任意後見人となる方や、委任する事務の内容を前もって公正証書による契約で定めておきます。
本人の判断能力が不十分になった後、任意後見人が委任された事務を本人に代わって行います。
本人の意思で委任者、委任内容を決めることができるため、本人にとっても安心の制度です。
法定後見制度
法定後見制度は、本人の判断能力が不十分になった後に、家庭裁判所によって選任された成年後見人が本人を法律的に支援する制度です。
本人の判断能力に応じて「補助」「保佐」「後見」の3つが用意されており、分け方は以下の通りです。
- 補助:判断能力が不十分な方
- 保佐:判断能力が著しく不十分な方
- 後見:判断能力が全くない方
上述した通り、法定後見制度を利用すれば資産凍結の解除が可能です。
家族信託の利用
家族信託とは、高齢の方々が老後の生活を安心して送るための制度です。
以下のようなトラブルを防ぐことができます。
- 認知症の方の家が空き家になったのに売却できない
- 認知症の方の銀行預金が下ろせない
本人の意思がはっきりとわかる元気なときに契約を行います。
契約の際に決めることは、自分の財産を「誰に」「どのような目的で」「いつ渡すか」です。
そして、財産管理の権利を「信頼できる相手」に移し、将来その契約を確実に実行させていくことを決めておきます。
多くの場合、父や母の財産を、子どもや面倒を見ている姪や甥が受託者となり、財産を管理していきます。
成年後見制度や家族信託の問題点
成年後見制度や家族信託には、認知症と診断されても資産凍結されないというメリットがあります。
しかし、何の問題もなく全てがうまくいくわけではありません。
各制度のデメリットについて以下でご紹介します。
成年後見制度の問題点
成年後見制度の問題点は以下の通りです。
- 申し立ての費用と手間がかかる
- 積極的な資産運用ができなくなる
申し立ての際に鑑定が必要になると、5~10万円の鑑定費用がかかります。
そして申し立てを司法書士や弁護士に委任すると10~30万円程度の委任料がかかります。
また、本人の財産を保護するための制度なので、積極的な資産運用はできなくなります。
家族信託の問題点
家族信託の問題点は以下の通りです。
- 財産管理しかできない
- 長期にわたって契約の当事者を拘束する
- 精通した専門家がみつからない
管理できるのは財産だけであり、認知症の方に関わる法律行為(施設入所の契約や役所での書類申請など)は成年後見制度を利用しなければならない場合もあります。
また、家族信託の契約に際して、何世代にもわたり財産継承者を決定できる場合があります。
画期的な仕組みではある一方、数十年にわたって家族を束縛し不満や争いの原因になることもあります。
銀行口座以外の凍結される金融資産
凍結される金融資産は、銀行口座だけではありません。
銀行口座同様、以下の金融資産も凍結されます。
- 不動産
- 株式や証券口座
- 生命保険
ご自宅やアパートを所有されている方が認知症になると、売却やリフォーム、修繕、賃貸契約ができなくなります。

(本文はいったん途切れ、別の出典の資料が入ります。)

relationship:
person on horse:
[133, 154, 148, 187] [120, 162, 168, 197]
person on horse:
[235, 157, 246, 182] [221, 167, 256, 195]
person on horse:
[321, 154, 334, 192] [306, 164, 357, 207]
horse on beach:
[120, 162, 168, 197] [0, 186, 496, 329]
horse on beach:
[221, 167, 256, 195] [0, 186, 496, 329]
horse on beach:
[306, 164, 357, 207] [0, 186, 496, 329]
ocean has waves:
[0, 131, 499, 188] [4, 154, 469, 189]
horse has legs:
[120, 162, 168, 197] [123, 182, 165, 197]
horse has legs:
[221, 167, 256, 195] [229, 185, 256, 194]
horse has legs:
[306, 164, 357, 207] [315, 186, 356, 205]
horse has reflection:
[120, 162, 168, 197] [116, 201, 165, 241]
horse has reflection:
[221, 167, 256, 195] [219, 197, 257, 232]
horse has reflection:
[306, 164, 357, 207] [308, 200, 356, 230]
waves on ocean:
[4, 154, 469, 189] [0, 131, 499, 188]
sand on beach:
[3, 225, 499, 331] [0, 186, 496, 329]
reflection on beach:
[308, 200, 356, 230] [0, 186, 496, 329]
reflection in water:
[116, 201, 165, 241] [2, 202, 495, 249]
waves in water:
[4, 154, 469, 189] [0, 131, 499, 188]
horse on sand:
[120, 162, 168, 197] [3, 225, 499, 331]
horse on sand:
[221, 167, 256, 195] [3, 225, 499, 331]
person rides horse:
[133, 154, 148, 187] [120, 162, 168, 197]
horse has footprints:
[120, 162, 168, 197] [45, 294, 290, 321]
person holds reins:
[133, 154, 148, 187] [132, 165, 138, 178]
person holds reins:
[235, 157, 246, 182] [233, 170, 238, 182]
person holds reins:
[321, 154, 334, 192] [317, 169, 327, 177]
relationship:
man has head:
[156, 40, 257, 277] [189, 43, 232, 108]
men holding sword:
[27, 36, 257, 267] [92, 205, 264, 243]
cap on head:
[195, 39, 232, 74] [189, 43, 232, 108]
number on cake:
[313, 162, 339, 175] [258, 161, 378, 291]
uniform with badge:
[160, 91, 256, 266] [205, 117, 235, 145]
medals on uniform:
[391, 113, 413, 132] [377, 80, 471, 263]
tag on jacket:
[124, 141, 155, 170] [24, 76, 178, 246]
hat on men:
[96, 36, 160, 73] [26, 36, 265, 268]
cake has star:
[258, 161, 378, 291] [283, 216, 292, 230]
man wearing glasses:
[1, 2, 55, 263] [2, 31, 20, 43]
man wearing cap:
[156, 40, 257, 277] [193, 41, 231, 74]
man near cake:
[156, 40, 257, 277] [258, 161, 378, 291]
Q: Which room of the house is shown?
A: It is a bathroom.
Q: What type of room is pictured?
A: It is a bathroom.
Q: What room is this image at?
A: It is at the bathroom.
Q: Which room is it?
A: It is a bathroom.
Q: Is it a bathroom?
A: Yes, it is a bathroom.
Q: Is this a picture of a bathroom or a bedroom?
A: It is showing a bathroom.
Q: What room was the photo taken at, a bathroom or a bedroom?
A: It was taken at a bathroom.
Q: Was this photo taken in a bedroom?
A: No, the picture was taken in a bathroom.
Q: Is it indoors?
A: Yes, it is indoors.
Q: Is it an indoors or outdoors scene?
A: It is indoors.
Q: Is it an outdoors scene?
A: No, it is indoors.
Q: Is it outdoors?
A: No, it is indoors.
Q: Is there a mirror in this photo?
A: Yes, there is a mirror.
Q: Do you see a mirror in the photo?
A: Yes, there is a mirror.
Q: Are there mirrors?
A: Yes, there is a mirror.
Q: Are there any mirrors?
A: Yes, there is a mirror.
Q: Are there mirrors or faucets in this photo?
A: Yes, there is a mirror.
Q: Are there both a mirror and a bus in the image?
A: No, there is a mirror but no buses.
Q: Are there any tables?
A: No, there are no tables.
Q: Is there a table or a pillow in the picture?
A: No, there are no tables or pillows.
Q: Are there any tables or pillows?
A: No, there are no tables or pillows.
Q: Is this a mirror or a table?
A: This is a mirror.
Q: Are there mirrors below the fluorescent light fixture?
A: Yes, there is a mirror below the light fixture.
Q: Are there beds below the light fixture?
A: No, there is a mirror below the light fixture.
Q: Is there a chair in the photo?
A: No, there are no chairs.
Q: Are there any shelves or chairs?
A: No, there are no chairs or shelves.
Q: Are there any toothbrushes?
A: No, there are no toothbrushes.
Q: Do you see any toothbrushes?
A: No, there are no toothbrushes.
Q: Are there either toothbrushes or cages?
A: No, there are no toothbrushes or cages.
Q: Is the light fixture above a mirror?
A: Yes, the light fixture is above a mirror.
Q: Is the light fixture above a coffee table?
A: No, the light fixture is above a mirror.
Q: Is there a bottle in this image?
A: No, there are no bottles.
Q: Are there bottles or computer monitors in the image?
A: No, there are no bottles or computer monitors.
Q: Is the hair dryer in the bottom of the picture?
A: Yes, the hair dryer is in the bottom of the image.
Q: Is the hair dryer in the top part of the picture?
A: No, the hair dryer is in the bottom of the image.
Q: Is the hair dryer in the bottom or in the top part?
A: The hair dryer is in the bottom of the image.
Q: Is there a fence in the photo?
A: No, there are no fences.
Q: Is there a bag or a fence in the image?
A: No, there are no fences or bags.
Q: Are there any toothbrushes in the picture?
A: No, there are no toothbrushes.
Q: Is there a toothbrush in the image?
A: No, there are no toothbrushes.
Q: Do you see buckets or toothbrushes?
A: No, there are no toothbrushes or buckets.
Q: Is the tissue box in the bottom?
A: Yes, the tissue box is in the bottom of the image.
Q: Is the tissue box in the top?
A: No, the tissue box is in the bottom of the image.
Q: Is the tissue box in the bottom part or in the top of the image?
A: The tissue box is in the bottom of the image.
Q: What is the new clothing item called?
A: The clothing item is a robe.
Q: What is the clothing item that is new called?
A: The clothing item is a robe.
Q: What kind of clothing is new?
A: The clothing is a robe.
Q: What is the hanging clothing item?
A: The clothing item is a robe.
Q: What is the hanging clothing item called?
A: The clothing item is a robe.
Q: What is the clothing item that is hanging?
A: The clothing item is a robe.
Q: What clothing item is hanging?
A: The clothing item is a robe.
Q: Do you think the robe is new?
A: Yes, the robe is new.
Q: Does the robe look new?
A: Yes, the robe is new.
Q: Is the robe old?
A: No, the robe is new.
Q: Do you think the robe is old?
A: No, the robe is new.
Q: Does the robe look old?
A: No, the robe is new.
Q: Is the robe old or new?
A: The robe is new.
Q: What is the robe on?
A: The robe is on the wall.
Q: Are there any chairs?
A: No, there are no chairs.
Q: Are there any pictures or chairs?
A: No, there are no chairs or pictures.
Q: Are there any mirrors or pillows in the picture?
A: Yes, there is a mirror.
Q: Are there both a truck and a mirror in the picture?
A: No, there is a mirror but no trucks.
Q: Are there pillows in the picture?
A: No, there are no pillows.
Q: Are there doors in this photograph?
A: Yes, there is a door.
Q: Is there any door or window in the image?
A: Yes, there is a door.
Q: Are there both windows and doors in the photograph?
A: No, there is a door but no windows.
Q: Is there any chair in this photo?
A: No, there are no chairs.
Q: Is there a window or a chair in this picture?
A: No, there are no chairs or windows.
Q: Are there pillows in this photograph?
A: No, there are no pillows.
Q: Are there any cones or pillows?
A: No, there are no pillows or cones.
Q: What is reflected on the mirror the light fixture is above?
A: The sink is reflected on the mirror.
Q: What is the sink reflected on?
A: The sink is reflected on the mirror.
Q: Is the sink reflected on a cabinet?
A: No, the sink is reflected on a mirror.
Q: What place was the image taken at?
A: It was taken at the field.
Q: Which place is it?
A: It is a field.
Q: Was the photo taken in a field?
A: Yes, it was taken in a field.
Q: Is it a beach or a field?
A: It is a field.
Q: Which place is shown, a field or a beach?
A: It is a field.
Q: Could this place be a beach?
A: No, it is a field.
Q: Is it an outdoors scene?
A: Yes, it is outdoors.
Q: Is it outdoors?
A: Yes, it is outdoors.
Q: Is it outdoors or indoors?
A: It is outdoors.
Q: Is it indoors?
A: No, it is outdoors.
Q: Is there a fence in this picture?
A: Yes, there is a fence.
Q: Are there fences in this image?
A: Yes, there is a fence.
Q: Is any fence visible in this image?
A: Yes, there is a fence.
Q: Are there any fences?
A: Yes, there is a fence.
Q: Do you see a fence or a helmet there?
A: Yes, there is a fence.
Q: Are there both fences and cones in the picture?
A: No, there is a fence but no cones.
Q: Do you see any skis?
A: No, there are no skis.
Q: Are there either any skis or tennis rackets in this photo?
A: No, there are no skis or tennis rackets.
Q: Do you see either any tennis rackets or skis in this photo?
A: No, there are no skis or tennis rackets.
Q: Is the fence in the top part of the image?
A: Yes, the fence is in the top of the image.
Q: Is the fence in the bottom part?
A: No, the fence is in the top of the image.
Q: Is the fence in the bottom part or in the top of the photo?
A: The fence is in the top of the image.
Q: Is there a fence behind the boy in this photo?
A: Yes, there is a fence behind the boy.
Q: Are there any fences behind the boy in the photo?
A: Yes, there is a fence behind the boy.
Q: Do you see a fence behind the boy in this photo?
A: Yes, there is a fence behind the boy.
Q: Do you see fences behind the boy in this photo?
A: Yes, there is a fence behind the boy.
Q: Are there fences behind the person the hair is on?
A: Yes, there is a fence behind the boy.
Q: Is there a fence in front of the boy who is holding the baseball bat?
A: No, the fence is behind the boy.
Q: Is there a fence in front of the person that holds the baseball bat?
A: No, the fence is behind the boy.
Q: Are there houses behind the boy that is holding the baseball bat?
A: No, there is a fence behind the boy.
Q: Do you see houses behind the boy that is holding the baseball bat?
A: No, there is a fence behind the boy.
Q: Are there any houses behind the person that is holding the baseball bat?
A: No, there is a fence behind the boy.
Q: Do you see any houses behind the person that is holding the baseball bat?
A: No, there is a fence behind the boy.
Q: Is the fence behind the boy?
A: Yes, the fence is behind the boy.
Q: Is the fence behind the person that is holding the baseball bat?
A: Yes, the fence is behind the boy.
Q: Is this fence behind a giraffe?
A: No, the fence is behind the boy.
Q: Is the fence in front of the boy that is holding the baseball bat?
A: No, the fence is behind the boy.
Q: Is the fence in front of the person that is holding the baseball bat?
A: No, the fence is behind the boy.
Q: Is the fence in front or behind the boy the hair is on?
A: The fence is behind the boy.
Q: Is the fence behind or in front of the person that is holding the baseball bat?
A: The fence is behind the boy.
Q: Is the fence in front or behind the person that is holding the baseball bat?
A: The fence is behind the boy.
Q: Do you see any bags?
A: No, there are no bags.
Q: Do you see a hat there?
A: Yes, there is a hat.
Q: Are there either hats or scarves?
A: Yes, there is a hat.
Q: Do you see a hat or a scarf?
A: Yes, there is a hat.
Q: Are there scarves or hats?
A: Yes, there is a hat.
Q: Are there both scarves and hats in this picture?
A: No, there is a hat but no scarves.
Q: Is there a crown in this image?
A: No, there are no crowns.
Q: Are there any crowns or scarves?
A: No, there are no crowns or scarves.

また、売買取引、株主としての議決権の行使が凍結され、保険金請求もできなくなります。
金融資産が凍結されたことで起こるトラブル
認知症の方の資産凍結が、トラブルに発展するケースも少なくありません。
一般的なトラブルの内容を以下でご紹介します。
トラブル①介護費用を銀行からおろせない
一旦口座が凍結してしまうと、家族がキャッシュカードを預かって預金を引き出すということはできません。
さらに、以下のような要求は本人以外の家族が窓口へ行ったとしても難しいです。
- まとまった金額を引き出す
- 定期預金を解約する
また、認知症と診断されると、治療や介護の費用負担が大きくなります。
銀行口座からお金を引き出せないために、介護費用を家族が負担するケースも多いです。
トラブル②実家を売ることができなくなる
認知症の症状が進行すると、施設への入居を検討する方も多いです。
その際に、もし預貯金が少なければ、空き家となる自宅を売却して介護費用や入居費用にあてることを考えます。
しかし、認知症になってしまうと不動産が凍結し、実家を売ることができなくなります。
実家を売ることができないため、経済的な負担が大きくなることも考えられます。
まとめ:認知症になると金融資産が凍結される
ここまで、認知症の方の資産凍結についてお伝えしました。
要点を以下にまとめます。
- 金融機関は、認知症の方の資産を保護するために資産を凍結させる
- 法定後見制度を活用することで、資産凍結を解除できる
- 金融資産が凍結されると、介護費用が足りなくなることも考えられる
これらの情報が少しでも皆様のお役に立てば幸いです。
最後までお読みいただき、ありがとうございました。